# Question on integration bounds

1. Feb 18, 2013

### joshmccraney

hey everyone

is integrating from $-L<x<L$ the same as integrating over $-L \leq x \leq L$? im looking for a rigorous response, so if you have time could you explain why, rather than simply yes or no?

thanks!

2. Feb 18, 2013

### Zondrina

If you're speaking about a Riemman Integral, then last I checked there was zero contribution from the endpoints.

3. Feb 18, 2013

### pwsnafu

Which definition of integration are you using?

4. Feb 18, 2013

### jbunniii

Assuming the function is integrable on $[-L,L]$, it will have the same integral on $(-L,L)$.

For the Lebesgue integral, the reason is simple: the two endpoints have measure zero, so they do not contribute to the value of the integral.

The Riemann integral is only defined on closed intervals, so we have to define what is meant by integrating over $(-L,L)$. The usual way to do this is to use improper integrals:
$$\lim_{\epsilon \rightarrow 0^+} \int_{-L + \epsilon}^0 f(x) dx + \lim_{\epsilon \rightarrow 0^+} \int_0^{L - \epsilon} f(x) dx$$
Note that we have
$$\int_{-L}^{L} f(x) dx = \int_{-L}^{-L + \epsilon} f(x) dx + \int_{-L + \epsilon}^0 f(x) dx + \int_0^{L - \epsilon} f(x) dx + \int_{L - \epsilon}^{L} f(x) dx$$
so to prove what we want, we simply need to show that
$$\lim_{\epsilon \rightarrow 0^+} \int_{-L}^{-L + \epsilon} f(x) dx = \lim_{\epsilon \rightarrow 0^+} \int_{L - \epsilon}^{L} f(x) dx = 0$$
But this is quite straightforward; since $f$ is integrable over $[-L,L]$, by definition it is bounded on that interval, say $|f(x)| \leq M$ for all $x \in [-L,L]$. Then
$$\left| \int_{-L}^{-L + \epsilon} f(x) dx \right| \leq \int_{-L}^{-L + \epsilon} |f(x)| dx \leq \int_{-L}^{-L + \epsilon} M dx = M\epsilon$$
which converges to 0 as $\epsilon \rightarrow 0^+$. We can do the same thing for the other small interval.

5. Feb 18, 2013

### bossman27

pwsnafu, I'm curious what integral definitions produce different answers in this case?

6. Feb 18, 2013

### pwsnafu

If $\mu$ is a measure on ℝ, then the integral wrt $\mu$ gives
$\int_{[a,b]} f \, d\mu = \int_{(a,b)} f \, d\mu + f(a)\, \mu(\{a\}) + f(b) \, \mu(\{b\})$.
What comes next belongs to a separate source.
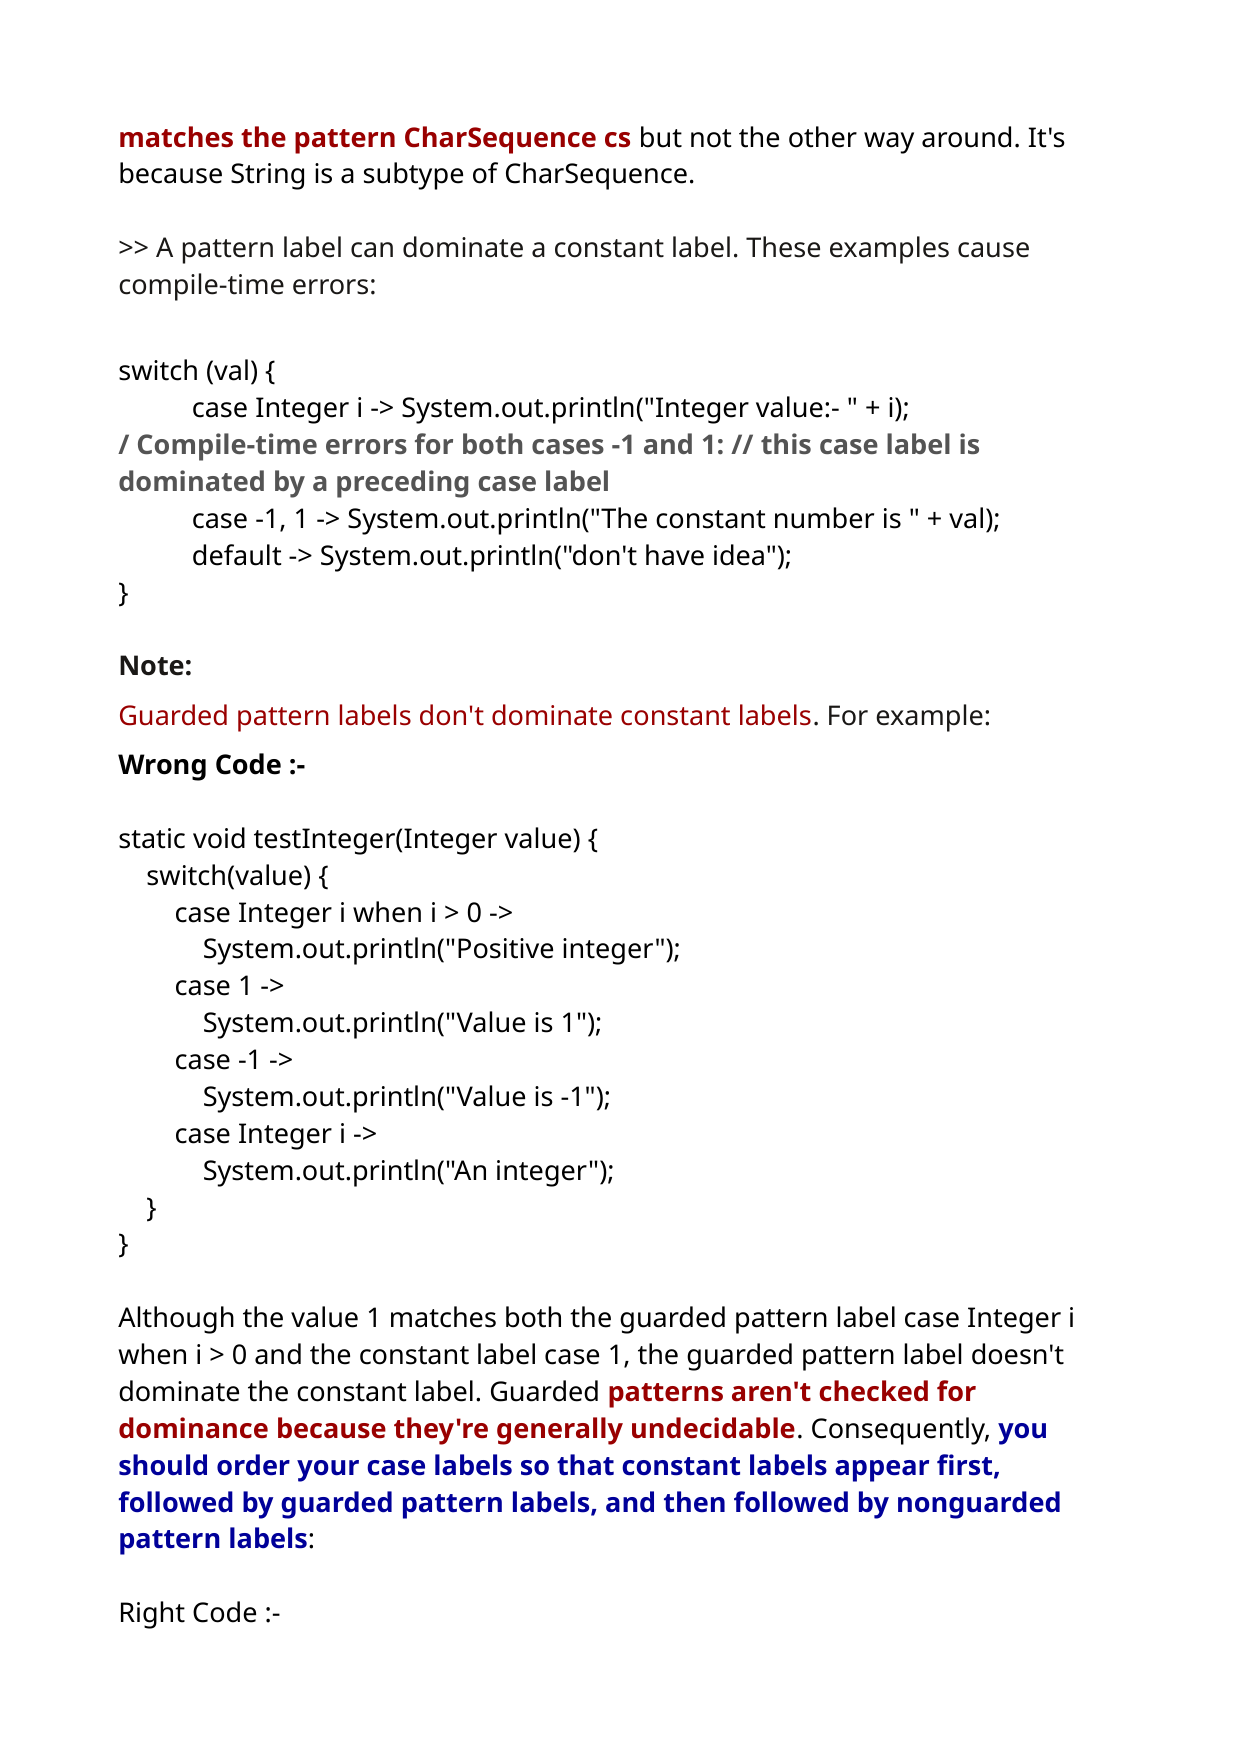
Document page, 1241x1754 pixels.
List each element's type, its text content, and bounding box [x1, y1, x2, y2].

So for any atomless measure (including the Lebesgue measure) the integrals are equal.
But if $\mu(\{a\}) \neq 0$ then the integrals are different.

Last edited: Feb 18, 2013
7. Feb 18, 2013

### joshmccraney

and for $f(x)$ to be integrable on $[-L,L]$, is it sufficient $f(x)$ need only exist on that interval provided only a finite amount of discontinuities exist? i ask because i am integrating over a piecewise-smooth function.

for the record i am talking about a reimann integral. apologies for the ambiguity.

8. Feb 18, 2013

### pwsnafu

A function is Riemann integrable if the set of discontinuities has measure zero. In particular if there are a finite number of jump discontinuities, you have no problem.

9. Feb 18, 2013

### jbunniii

Just for the sake of completeness I'll mention that the function must be bounded, and that the condition is both necessary and sufficient: a bounded function on a finite length closed interval [a,b] is Riemann integrable if and only if the set of discontinuities has measure zero.

10. Feb 19, 2013

### jbunniii

By the way, another way to see this is to observe that if $f$ is integrable over $[-L,L]$, then integrating $f$ over $(-L,L)$ is equivalent to setting $f(L) = f(-L) = 0$, and integrating over $[-L, L]$. So the problem reduces to showing that if you change the value of a function at a finite number of points, the integral does not change. It's easy to see that this in turn is equivalent to showing that if you integrate a function which is zero everywhere except at a finite number of points (it suffices to consider just one point, by linearity), the result is zero. This is an easy Riemann sum argument.

11. Feb 19, 2013

### joshmccraney

thanks. i suddenly feel like an idiot for not realizing this.